Kumar and Chauhan (1990) reported that calcium nitrate alone or in combination with fungicide were effective in reducing physiological loss in weight, decay loss and in maintaining the various quality parameters of Kinnow mandarin fruits. Fruits treated with calcium nitrate 1 per cent combined with 1 per cent of either Bavistin or Roveral could maintain the fruits in acceptable quality upto 98 days of storage, whereas untreated fruits were acceptable upto 56 days of storage.

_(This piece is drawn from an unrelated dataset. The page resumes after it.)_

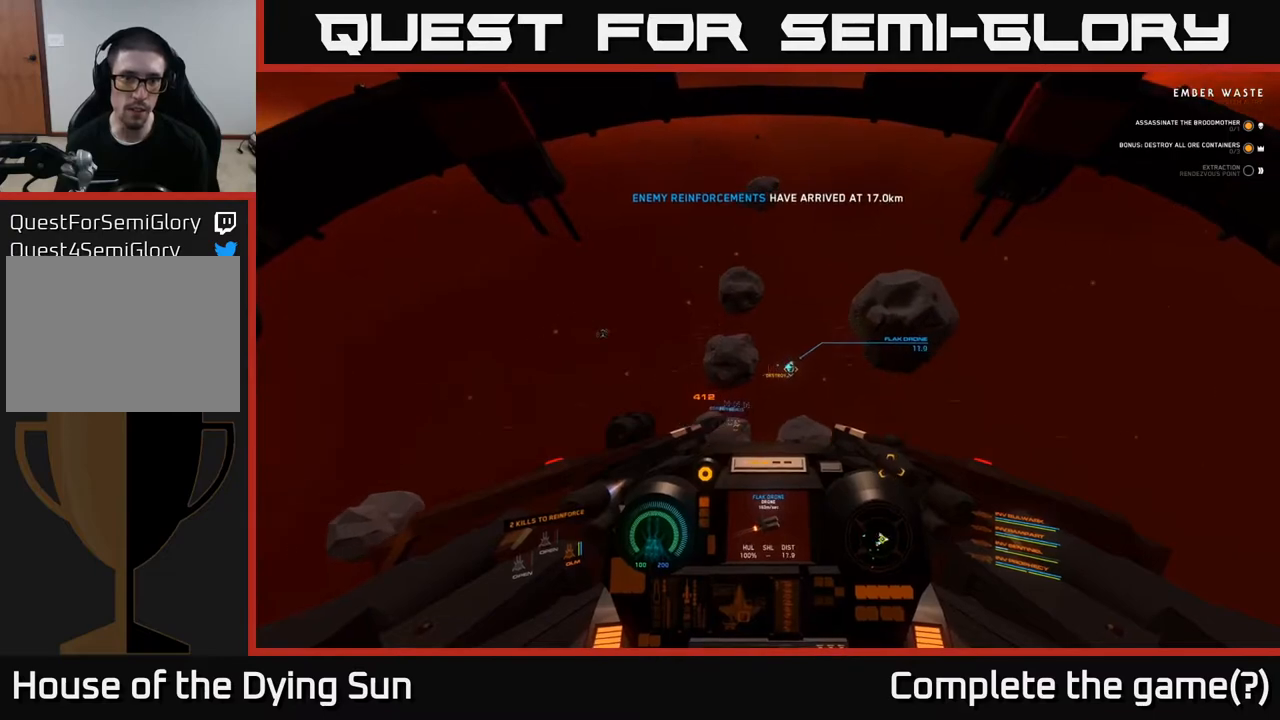
{"buttons": ["L2"], "left_stick": "center", "right_stick": "left", "events": []}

According to Reddy (1992), post-harvest treatments of guava cv. Allahabad Safeda fruits with 1.5 per cent Ca(NO3)2 resulted in reduced PLW, decreased decay loss and finally maintained firmness and edible quality of the fruits upto 6 days at room temperature.

Two pre harvest spray of 1 per cent Ca(NO3)2 and 0.6 per cent CaCl2 were carried out at 20 days and 10 days before harvest of litchi fruits cv. Bombai. Roychoudhry et al. (1992) reported that fruit quality in terms of TSS, total sugar and reducing sugar content was much better in Ca(NO3)2 sprayed fruits, while TSS : acid and sugar : acid ratio was more with CaCl2

spray as Ca(NO3)2 treatment developed more acidity. They also reported that ascorbic acid content was higher in Ca(NO3)2 treated fruits.

Post-harvest treatment of calcium compounds [Ca(NO3)2 and CaCl2] in guava cv. Sardar did not help in retaining colour but retained higher level of sugar at 3, 6 and 9 days after storage over control fruits (Jagadeesh, 1994).

Packing the William pear fruits in HDPE bags after calcium chloride treatment gave an additive effect in retaining the fruit firmness, registering a minimum loss of 25.8 per cent. PLW was reduced to 3 per cent by packing the fruits in HDPE bags but it increased the rotting percentage. Calcium chloride treatment reduced the rotting to 2 per cent (Masoodi and Mir, 1995).

Laxman Kuknoor (1996) opined that post-harvest dipping of Pairi mango fruits in 2 per cent Ca(NO3)2 recorded significantly higher TSS (14.60%) and total sugar (13.40%) and lower PLW (11.70%) at 16 days after storage compared to other treatments. Even the organoleptic scores were also higher over untreated fruits.

The perforated polythene wrapping and pre-harvest spraying of calcium compounds particularly CaCl2 and Ca(NO3)2 on storage life of fruits was evaluated in mango cv. Amrapali. Perforated polythene wrapping, CaCl2 (1.5%) and Ca(NO3)2 (1.5%) were effective treatments over the control to enhance the storage life of fruits (Singh et al., 1998).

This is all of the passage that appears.